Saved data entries
┌──
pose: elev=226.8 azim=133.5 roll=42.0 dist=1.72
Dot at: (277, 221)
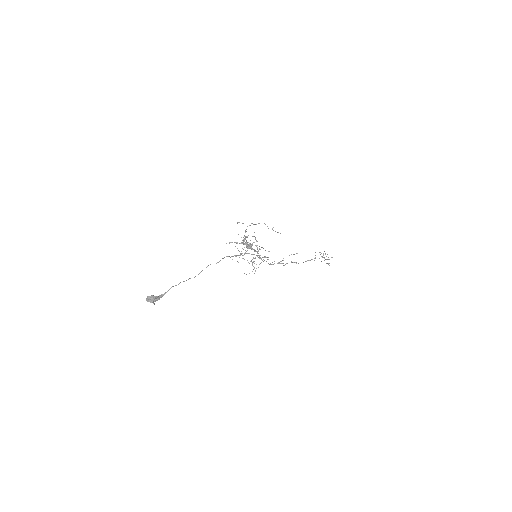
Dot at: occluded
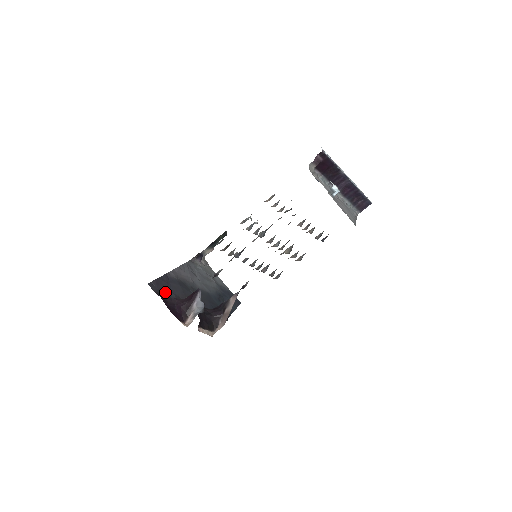
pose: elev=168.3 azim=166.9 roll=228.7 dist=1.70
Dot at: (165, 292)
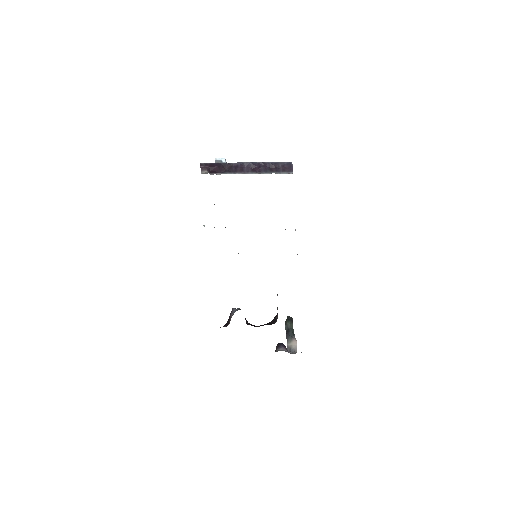
Dot at: occluded
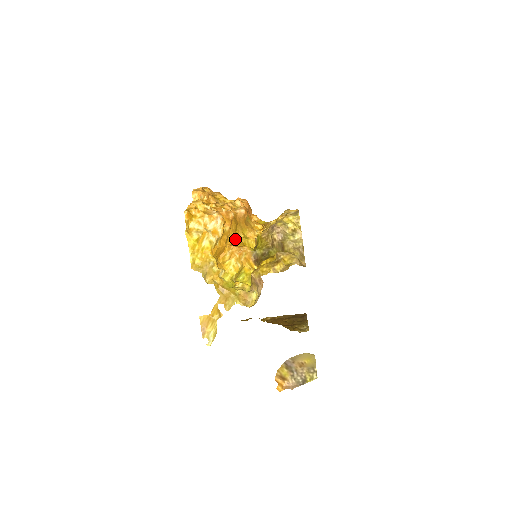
└──
:: Direction ::
Can you reproduce every line of the items above word for word, omitting the pictures?

:: Written solution ::
pose: elev=226.8 azim=133.5 roll=42.0 dist=1.72
Dot at: (277, 221)
Dot at: occluded
pose: elev=168.3 azim=166.9 roll=228.7 dist=1.70
Dot at: (165, 292)
Dot at: occluded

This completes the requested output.